- Work to be completed
Every line below that contains "Online" is to be copied.

- Input material
# # # # # # #
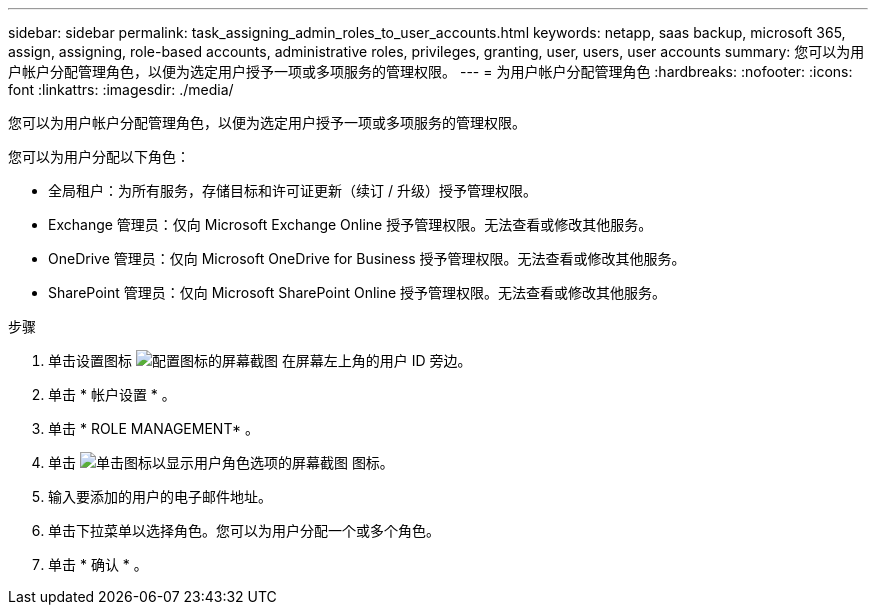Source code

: ---
sidebar: sidebar 
permalink: task_assigning_admin_roles_to_user_accounts.html 
keywords: netapp, saas backup, microsoft 365, assign, assigning, role-based accounts, administrative roles, privileges, granting, user, users, user accounts 
summary: 您可以为用户帐户分配管理角色，以便为选定用户授予一项或多项服务的管理权限。 
---
= 为用户帐户分配管理角色
:hardbreaks:
:nofooter: 
:icons: font
:linkattrs: 
:imagesdir: ./media/


[role="lead"]
您可以为用户帐户分配管理角色，以便为选定用户授予一项或多项服务的管理权限。

您可以为用户分配以下角色：

* 全局租户：为所有服务，存储目标和许可证更新（续订 / 升级）授予管理权限。
* Exchange 管理员：仅向 Microsoft Exchange Online 授予管理权限。无法查看或修改其他服务。
* OneDrive 管理员：仅向 Microsoft OneDrive for Business 授予管理权限。无法查看或修改其他服务。
* SharePoint 管理员：仅向 Microsoft SharePoint Online 授予管理权限。无法查看或修改其他服务。


.步骤
. 单击设置图标 image:configure_icon.gif["配置图标的屏幕截图"] 在屏幕左上角的用户 ID 旁边。
. 单击 * 帐户设置 * 。
. 单击 * ROLE MANAGEMENT* 。
. 单击 image:bluecircle_icon.gif["单击图标以显示用户角色选项的屏幕截图"] 图标。
. 输入要添加的用户的电子邮件地址。
. 单击下拉菜单以选择角色。您可以为用户分配一个或多个角色。
. 单击 * 确认 * 。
# # # # # # #
- Result of this task
* Exchange 管理员：仅向 Microsoft Exchange Online 授予管理权限。无法查看或修改其他服务。
* SharePoint 管理员：仅向 Microsoft SharePoint Online 授予管理权限。无法查看或修改其他服务。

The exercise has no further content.